Groupon is trimming up to 400 positions worldwide as it doubles down on an artificial intelligence makeover, a move that will hit both employees and contractors while freeing up cash for new tech, marketing and higher-paid specialists. Company leaders are framing the move as a necessary step to turn the long-running deals marketplace into an AI-native operation, even as hundreds of people now face the prospect of losing their jobs.
On May 21, the board signed off on an initial restructuring plan that could wipe out as many as 400 roles, with most of those cuts expected by the end of the third quarter, according to the company's Form 8-K. Groupon expects to book pre-tax charges of $7 million to $13 million, largely tied to severance and benefits. In return, it is projecting $20 million to $25 million in annualized cost savings, with $10 million to $12 million of gross savings forecast for 2026. Up to half of those 2026 savings are earmarked to be reinvested into marketing, AI infrastructure, and what the company calls “talent density,” and Groupon cautions that the pace of reductions will depend on local legal rules and consultation processes in different countries.
Why Groupon Is Reshaping
Inside the company, the restructuring carries a code name: “Project Foundry.” The initiative is focused on embedding AI agents across teams and automating routine tasks that currently require human labor.
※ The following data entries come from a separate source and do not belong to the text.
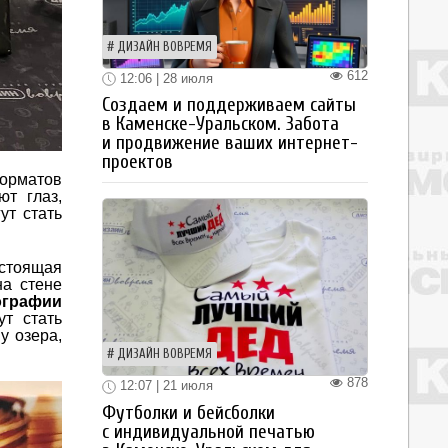
ДИЗАЙН ВОВРЕМЯ
612
12:06 | 28 июля
Создаем и поддерживаем сайты
в Каменске-Уральском. Забота
и продвижение ваших интернет-
проектов
форматов
т глаз,
ут стать
астоящая
на стене
ографии
т стать
у озера,
ДИЗАЙН ВОВРЕМЯ
878
12:07 | 21 июля
Футболки и бейсболки
с индивидуальной печатью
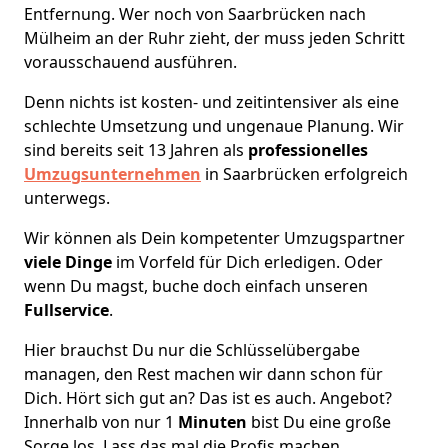
Entfernung. Wer noch von Saarbrücken nach
Mülheim an der Ruhr zieht, der muss jeden Schritt
vorausschauend ausführen.
Denn nichts ist kosten- und zeitintensiver als eine
schlechte Umsetzung und ungenaue Planung. Wir
sind bereits seit 13 Jahren als
professionelles
Umzugsunternehmen
in Saarbrücken erfolgreich
unterwegs.
Wir können als Dein kompetenter Umzugspartner
viele Dinge
im Vorfeld für Dich erledigen. Oder
wenn Du magst, buche doch einfach unseren
Fullservice
.
Hier brauchst Du nur die Schlüsselübergabe
managen, den Rest machen wir dann schon für
Dich. Hört sich gut an? Das ist es auch. Angebot?
Innerhalb von nur 1
Minuten
bist Du eine große
Sorge los. Lass das mal die Profis machen.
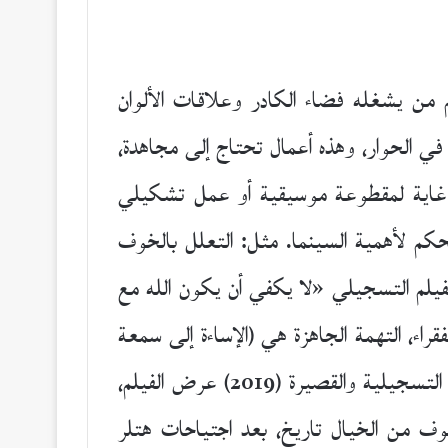
م من يشغله فضاء الكادر وعلاقات الألوان
في الحوار، وهذه أعمال تحتاج إلى مجاهدة،
و غاية لمقطوعة موسيقية أو عمل تشكيلي
حكم لأهمية السينما. مثل: التعلل بالخوف
1977 أيضا رفضت الرقابة في مصر الفيلم التسجيلي «لا يكفي أن يكون الله مع
ء، التهمة الجاهزة هي (الإساءة إلى سمعة
للأفلام التسجيلية والقصيرة (2019) عرض الفيلم،
وف من الخيال تاريخ، بعد اجتياحات هتلر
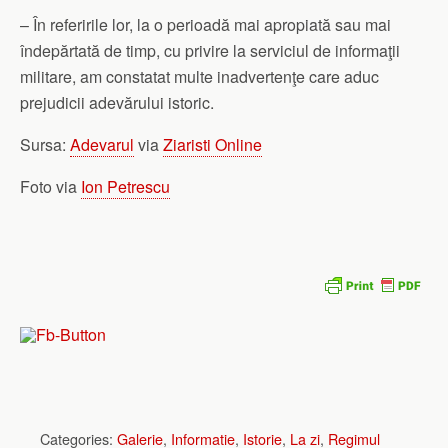
– În referirile lor, la o perioadă mai apropiată sau mai
îndepărtată de timp, cu privire la serviciul de informaţii
militare, am constatat multe inadvertenţe care aduc
prejudicii adevărului istoric.
Sursa:
Adevarul
via
Ziaristi Online
Foto via
Ion Petrescu
Categories:
Galerie
,
Informatie
,
Istorie
,
La zi
,
Regimul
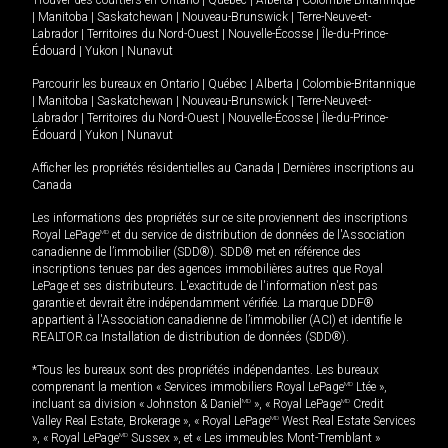
Trouver des courtiers en
Ontario
|
Québec
|
Alberta
|
Colombie-Britannique
|
Manitoba
|
Saskatchewan
|
Nouveau-Brunswick
|
Terre-Neuve-et-
Labrador
|
Territoires du Nord-Ouest
|
Nouvelle-Écosse
|
Île-du-Prince-
Édouard
|
Yukon
|
Nunavut
Parcourir les bureaux en
Ontario
|
Québec
|
Alberta
|
Colombie-Britannique
|
Manitoba
|
Saskatchewan
|
Nouveau-Brunswick
|
Terre-Neuve-et-
Labrador
|
Territoires du Nord-Ouest
|
Nouvelle-Écosse
|
Île-du-Prince-
Édouard
|
Yukon
|
Nunavut
Afficher les propriétés résidentielles au Canada
|
Dernières inscriptions au
Canada
Les informations des propriétés sur ce site proviennent des inscriptions
Royal LePage
MD
et du service de distribution de données de l'Association
canadienne de l’immobilier (SDD®). SDD® met en référence des
inscriptions tenues par des agences immobilières autres que Royal
LePage et ses distributeurs. L'exactitude de l'information n'est pas
garantie et devrait être indépendamment vérifiée. La marque DDF®
appartient à l'Association canadienne de l’immobilier (ACI) et identifie le
REALTOR.ca Installation de distribution de données (SDD®).
*Tous les bureaux sont des propriétés indépendantes. Les bureaux
comprenant la mention « Services immobiliers Royal LePage
MD
Ltée »,
incluant sa division « Johnston & Daniel
MD
», « Royal LePage
MD
Credit
Valley Real Estate, Brokerage », « Royal LePage
MD
West Real Estate Services
», « Royal LePage
MD
Sussex », et « Les immeubles Mont-Tremblant »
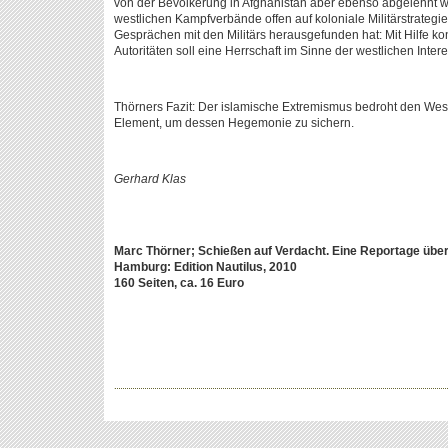
von der Bevölkerung in Afghanistan aber ebenso abgelehnt we
westlichen Kampfverbände offen auf koloniale Militärstrategi
Gesprächen mit den Militärs herausgefunden hat: Mit Hilfe ko
Autoritäten soll eine Herrschaft im Sinne der westlichen Inte
Thörners Fazit: Der islamische Extremismus bedroht den Westen
Element, um dessen Hegemonie zu sichern.
Gerhard Klas
Marc Thörner; Schießen auf Verdacht. Eine Reportage üb
Hamburg: Edition Nautilus, 2010
160 Seiten, ca. 16 Euro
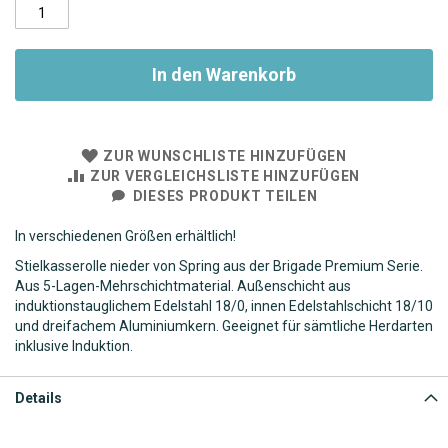
In den Warenkorb
ZUR WUNSCHLISTE HINZUFÜGEN
ZUR VERGLEICHSLISTE HINZUFÜGEN
DIESES PRODUKT TEILEN
In verschiedenen Größen erhältlich!
Stielkasserolle nieder von Spring aus der Brigade Premium Serie.
Aus 5-Lagen-Mehrschichtmaterial. Außenschicht aus
induktionstauglichem Edelstahl 18/0, innen Edelstahlschicht 18/10
und dreifachem Aluminiumkern. Geeignet für sämtliche Herdarten
inklusive Induktion.
Details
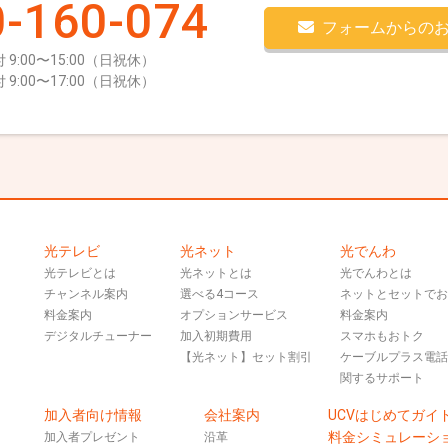
-160-074
フォームからの
 9:00〜15:00（日祝休）
 9:00〜17:00（日祝休）
光テレビ
光ネット
光でんわ
光テレビとは
光ネットとは
光でんわとは
チャンネル案内
選べる4コース
ネットとセットで
料金案内
オプションサービス
料金案内
デジタルチューナー
加入初期費用
スマホもおトク
【光ネット】セット割引
ケーブルプラス電
関するサポート
加入者向け情報
会社案内
UCVはじめてガイ
料金シミュレーシ
加入者プレゼント
沿革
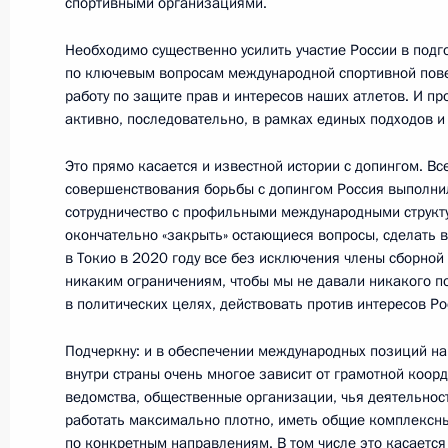
спортивными организациями.
Необходимо существенно усилить участие России в под
по ключевым вопросам международной спортивной повес
Встреча с военнослужащими Во
работу по защите прав и интересов наших атлетов. И пр
активно, последовательно, в рамках единых подходов и
26 июля 2026 года
Это прямо касается и известной истории с допингом. Вс
совершенствования борьбы с допингом Россия выполни
сотрудничество с профильными международными структ
окончательно «закрыть» остающиеся вопросы, сделать в
в Токио в 2020 году все без исключения члены сборно
Разделы сайта
Информацион
никаким ограничениям, чтобы мы не давали никакого по
Президента
ресурсы
России
Президента Ро
в политических целях, действовать против интересов Ро
Подчеркну: и в обеспечении международных позиций наш
События
Президент России
Текущий ресурс
внутри страны очень многое зависит от грамотной коор
Структура
Конституция Росс
ведомства, общественные организации, чья деятельнос
Видео и фото
работать максимально плотно, иметь общие комплексн
Государственная
Документы
символика
по конкретным направлениям. В том числе это касаетс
In a May 7 shareholder letter, CEO Dusan Senkypl said Groupon is “rebuilding Groupon as an AI-native company,” according to the firm's Q1 investor release. Executives say the long-term bet is that smarter tools will let Groupon reach more merchants faster and scale the marketplace without growing headcount at the same pace.
Local Impact in Chicago
Groupon is headquartered in Chicago, where the cuts will land close to home. The company reported about 1,734 employees as of December 31, 2025, so a 400-job reduction would represent roughly 23 percent of its global workforce. That headcount appears in Groupon’s most recent annual SEC filing (Form 10-K). Local business outlets quickly spotted the implications, with Crain's Chicago Business reporting that the layoff plan stems from the board-approved restructuring announced May 21.
What Workers Should Know
For workers, the coming months will likely be a swirl of notices, internal memos and hard choices. Employees are being advised to keep an eye out for WARN notices, severance terms and other official communications as the plan rolls out. In the United States, the federal WARN Act generally requires larger employers to provide 60 days' advance notice before a mass layoff or plant closing, according to the Department of Labor's DOL WARN Advisor. In some international markets, affected workers may also have rights to consultation periods or additional protections under local labor law.
Market Reaction and Guidance
Wall Street, meanwhile, gave a tentative thumbs-up. Coverage noted that Groupon's stock jumped about 5 percent after the restructuring disclosure, and the company raised its full-year adjusted EBITDA outlook. Market reports also highlighted that Groupon expects the first phase of the plan to generate roughly $5 million in net savings in 2026 after its planned reinvestments, according to Investing.com. At the same time, leadership changes are underway: Bloomberg Law reported that Chief Operating Officer Jiri Ponrt has notified Groupon that he will resign effective July 10, a move that was also disclosed in the company's filings.
Groupon is pitching the restructuring as the logical next step in an AI-first strategy, with executives signaling that more automation and cost-cutting efforts could follow under Project Foundry. Industry coverage has framed the layoffs as part of a broader tech trend of using staff cuts to fund AI investments, per PYMNTS. The company says this initial phase should be largely complete by the end of the third quarter, while leaving the door open to additional moves that could extend into 2027.